The full gist is available to download as a Githib gist and I hope to get feedback on it, so we may arrive at a more officially agreed upon translation of the tags.
Conclusion
These POIs offer a lot of opportunity to improve one of the categories that is often cited as lacking in OSM. The quality is not perfect, whether in location accuracy, proper tagging, etc, but it is at least professionally curated. Nothing is better than crowdsourcing–which is how many POIs sourced from Facebook business pages or Foursquare check-ins are generated–and OSM is the best spatial crowdsourcing platform in the world.

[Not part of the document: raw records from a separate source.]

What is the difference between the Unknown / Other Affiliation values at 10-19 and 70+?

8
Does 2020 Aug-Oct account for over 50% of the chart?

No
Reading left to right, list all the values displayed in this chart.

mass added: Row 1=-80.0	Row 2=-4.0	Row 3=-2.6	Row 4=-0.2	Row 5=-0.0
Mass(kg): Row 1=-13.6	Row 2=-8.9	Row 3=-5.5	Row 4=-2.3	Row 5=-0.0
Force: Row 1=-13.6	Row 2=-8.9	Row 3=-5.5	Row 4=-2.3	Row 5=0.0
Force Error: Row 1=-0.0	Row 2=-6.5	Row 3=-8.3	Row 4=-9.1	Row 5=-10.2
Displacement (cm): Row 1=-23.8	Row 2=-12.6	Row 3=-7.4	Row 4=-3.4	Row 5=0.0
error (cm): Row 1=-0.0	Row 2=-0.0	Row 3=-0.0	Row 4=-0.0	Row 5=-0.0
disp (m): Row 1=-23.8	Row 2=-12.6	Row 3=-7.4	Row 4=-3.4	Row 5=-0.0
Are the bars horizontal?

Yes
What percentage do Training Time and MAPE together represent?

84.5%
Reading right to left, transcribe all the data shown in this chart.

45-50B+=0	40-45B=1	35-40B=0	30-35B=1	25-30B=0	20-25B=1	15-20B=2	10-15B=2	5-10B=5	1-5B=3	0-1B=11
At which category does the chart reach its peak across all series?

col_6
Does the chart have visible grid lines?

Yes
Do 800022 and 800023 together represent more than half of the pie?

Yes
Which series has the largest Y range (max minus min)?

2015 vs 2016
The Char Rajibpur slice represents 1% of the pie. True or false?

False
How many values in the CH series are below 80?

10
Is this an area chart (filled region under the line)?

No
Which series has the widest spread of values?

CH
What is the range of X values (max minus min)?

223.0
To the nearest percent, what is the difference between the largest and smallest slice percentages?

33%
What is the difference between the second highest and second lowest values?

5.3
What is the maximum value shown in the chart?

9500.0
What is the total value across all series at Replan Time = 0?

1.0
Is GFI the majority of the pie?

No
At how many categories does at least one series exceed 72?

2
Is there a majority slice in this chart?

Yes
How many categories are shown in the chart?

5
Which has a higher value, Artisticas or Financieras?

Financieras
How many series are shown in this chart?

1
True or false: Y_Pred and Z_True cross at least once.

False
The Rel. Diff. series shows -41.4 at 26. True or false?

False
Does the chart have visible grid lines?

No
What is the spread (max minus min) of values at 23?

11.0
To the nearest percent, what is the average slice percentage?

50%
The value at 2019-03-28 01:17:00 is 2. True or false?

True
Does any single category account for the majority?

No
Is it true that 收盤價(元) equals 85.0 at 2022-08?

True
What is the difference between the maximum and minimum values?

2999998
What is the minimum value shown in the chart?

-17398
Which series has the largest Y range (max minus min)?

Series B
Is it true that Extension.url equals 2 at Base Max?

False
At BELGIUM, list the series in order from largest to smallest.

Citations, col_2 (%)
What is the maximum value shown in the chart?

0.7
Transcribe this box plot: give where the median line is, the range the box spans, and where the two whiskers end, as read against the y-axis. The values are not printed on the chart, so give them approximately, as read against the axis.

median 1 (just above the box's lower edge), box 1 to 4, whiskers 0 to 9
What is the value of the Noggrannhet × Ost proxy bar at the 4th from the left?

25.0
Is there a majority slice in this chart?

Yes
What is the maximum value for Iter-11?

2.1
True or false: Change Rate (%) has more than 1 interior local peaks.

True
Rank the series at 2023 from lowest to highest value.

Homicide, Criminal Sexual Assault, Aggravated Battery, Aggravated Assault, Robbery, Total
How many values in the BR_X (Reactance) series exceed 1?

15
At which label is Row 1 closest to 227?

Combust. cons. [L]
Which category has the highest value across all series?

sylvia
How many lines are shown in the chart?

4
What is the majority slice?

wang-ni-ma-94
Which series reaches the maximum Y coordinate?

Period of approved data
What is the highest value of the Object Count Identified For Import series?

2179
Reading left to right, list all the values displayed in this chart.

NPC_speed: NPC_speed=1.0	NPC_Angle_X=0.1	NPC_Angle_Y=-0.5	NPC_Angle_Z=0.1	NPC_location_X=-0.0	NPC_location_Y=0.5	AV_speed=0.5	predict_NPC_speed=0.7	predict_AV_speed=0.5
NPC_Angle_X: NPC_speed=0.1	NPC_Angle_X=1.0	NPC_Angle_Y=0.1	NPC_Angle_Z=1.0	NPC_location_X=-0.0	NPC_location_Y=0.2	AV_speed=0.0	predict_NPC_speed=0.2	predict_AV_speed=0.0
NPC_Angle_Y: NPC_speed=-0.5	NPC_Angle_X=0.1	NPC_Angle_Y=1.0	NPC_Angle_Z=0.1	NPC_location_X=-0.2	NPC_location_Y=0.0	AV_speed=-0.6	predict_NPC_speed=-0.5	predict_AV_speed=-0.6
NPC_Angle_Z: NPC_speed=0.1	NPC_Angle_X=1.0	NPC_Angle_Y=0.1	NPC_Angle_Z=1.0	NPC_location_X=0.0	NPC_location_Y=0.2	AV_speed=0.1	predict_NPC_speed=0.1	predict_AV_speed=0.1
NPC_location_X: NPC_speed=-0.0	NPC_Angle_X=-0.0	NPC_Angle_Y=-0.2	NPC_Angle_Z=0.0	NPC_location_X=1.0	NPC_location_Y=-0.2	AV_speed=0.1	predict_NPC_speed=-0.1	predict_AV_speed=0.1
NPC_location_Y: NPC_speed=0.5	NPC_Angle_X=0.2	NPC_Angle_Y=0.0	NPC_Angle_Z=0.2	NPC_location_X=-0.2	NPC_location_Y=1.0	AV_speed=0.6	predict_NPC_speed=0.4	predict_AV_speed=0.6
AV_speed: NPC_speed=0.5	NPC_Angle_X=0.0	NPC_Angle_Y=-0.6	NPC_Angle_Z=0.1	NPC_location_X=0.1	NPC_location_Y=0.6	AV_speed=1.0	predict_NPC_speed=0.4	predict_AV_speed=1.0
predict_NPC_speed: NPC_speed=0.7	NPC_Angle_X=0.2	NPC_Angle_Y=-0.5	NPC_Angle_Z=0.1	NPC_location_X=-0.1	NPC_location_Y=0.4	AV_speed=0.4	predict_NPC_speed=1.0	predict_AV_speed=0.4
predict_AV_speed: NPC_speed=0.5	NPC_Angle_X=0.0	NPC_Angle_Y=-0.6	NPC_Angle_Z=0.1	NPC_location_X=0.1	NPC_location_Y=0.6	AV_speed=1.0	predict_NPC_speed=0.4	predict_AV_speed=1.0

Some data needs special analysis. For example, I asked the AI to help me with a case I could not verify without context, for example a structure_and_geography
category, where the AI noticed the Turkish name for it has the Turkish word for “harbor” and recommended the tag is “natural=harbor”.
Before we can start finding ways to validate the data and ingest it into the map on a case by case basis, we need to have a good basis for the tagging. The user can always modify this to be more appropriate before confirming and sending an OSM changeset, but getting a good first guess to present to users helps reduce the friction and increase the success rate.